Language Analyzers¶

The current repository now gets its default analyzers from first-party plugin packages:

Python through the extracted codira-analyzer-python first-party package
JSON through the extracted codira-analyzer-json first-party package for deterministic structured document families such as JSON Schema, package.json, and .releaserc.json
C for the first non-Python proof required by ADR-004, installed through the extracted codira-analyzer-c first-party package
Bash through the extracted codira-analyzer-bash first-party package

Current Analyzer Responsibilities¶

The Python analysis path currently performs:

module, class, and function extraction
import collection
static call-record extraction
callable-reference extraction
docstring validation integration

Today these responsibilities are concentrated in the analyzer packages and compatibility modules:

src/codira/parser_ast.py
src/codira/analyzers/python.py
src/codira/analyzers/json.py
src/codira/analyzers/c.py
packages/codira-analyzer-python/
packages/codira-analyzer-json/
packages/codira-analyzer-c/
packages/codira-analyzer-bash/
src/codira/indexer.py for analyzer routing only

Current Scope Boundary¶

scanner.iter_project_files() now derives discovery globs from the active analyzer set instead of relying on a hard-coded core tuple.
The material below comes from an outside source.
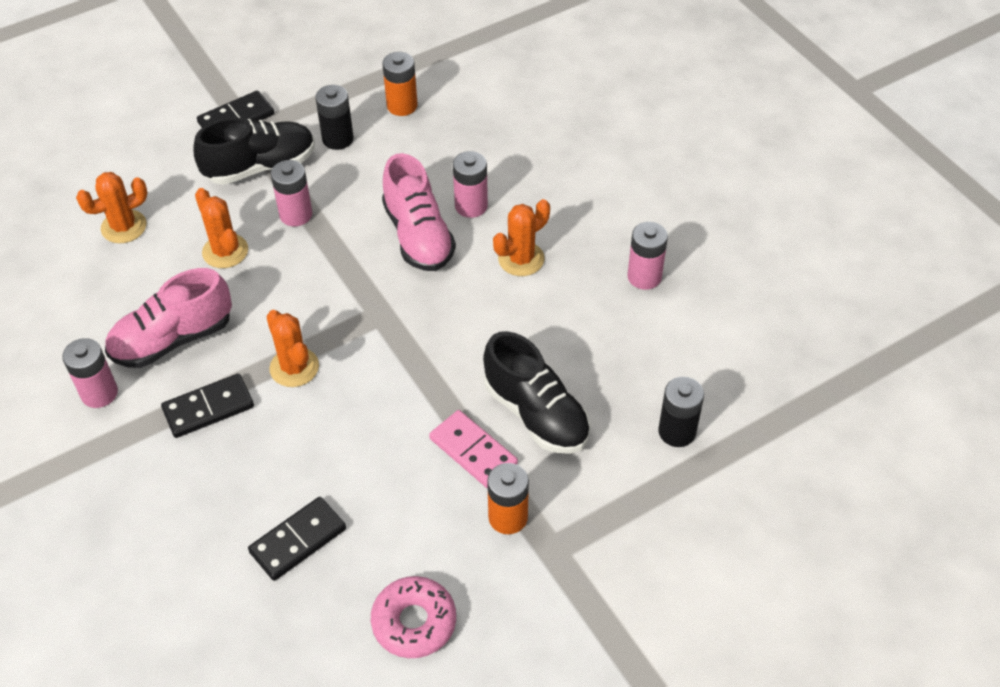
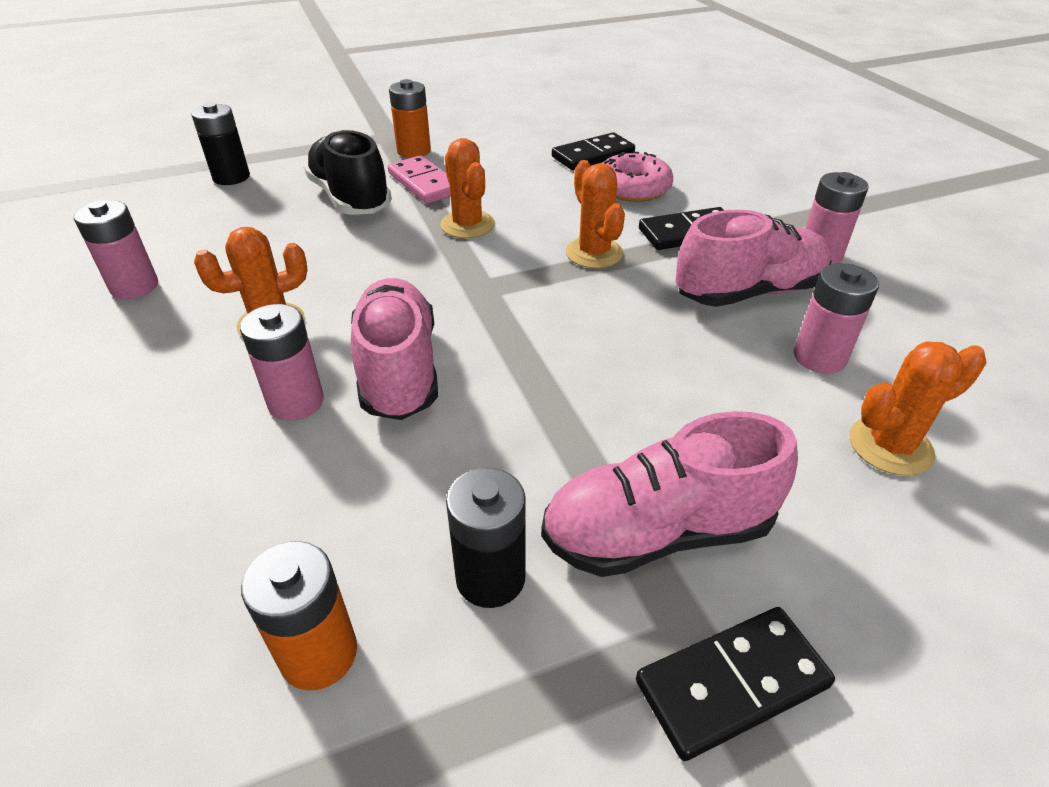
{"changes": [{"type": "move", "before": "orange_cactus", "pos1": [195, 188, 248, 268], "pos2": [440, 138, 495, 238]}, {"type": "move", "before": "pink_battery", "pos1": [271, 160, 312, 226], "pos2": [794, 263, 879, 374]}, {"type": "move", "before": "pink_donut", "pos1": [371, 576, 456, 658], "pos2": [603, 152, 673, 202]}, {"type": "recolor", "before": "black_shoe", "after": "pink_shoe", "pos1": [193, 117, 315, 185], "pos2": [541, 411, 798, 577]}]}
Each analyzer declares deterministic discovery_globs, and scanner discovery uses those globs for candidate discovery before confirming ownership through supports_path() for both:

Git-backed tracked-file discovery
filesystem fallback outside Git repositories

Phase 19 adds a second scanner path for canonical coverage auditing:

src/
tests/
scripts/

Tracked files under those directories are inspected for coverage even if no active analyzer claims them yet.

The retrieval-capability migration does not currently widen analyzer responsibilities.

Analyzer packages still own:

language-specific parsing
normalized artifact extraction
durable symbol identity for indexed artifacts

They do not yet need to implement RetrievalProducer. Retrieval-facing capability metadata currently lives in shared query producer descriptors instead.

Accepted Migration Direction¶

ADR-004 expands this boundary by accepting:

multiple analyzers in one indexing run
mixed-language repositories as a first-class target
a future proof analyzer beyond Python, with C named as the preferred first validation target

Phase-6 Baseline¶

Phase 6 now extracts the current Python analysis path into src/codira/analyzers/python.py.

That module owns:

Python parsing through parser_ast.parse_file()
normalization into AnalysisResult
Python file acceptance through the LanguageAnalyzer contract

Phase-8 Registration Rules¶

Phase 8 moves analyzer registration into src/codira/registry.py.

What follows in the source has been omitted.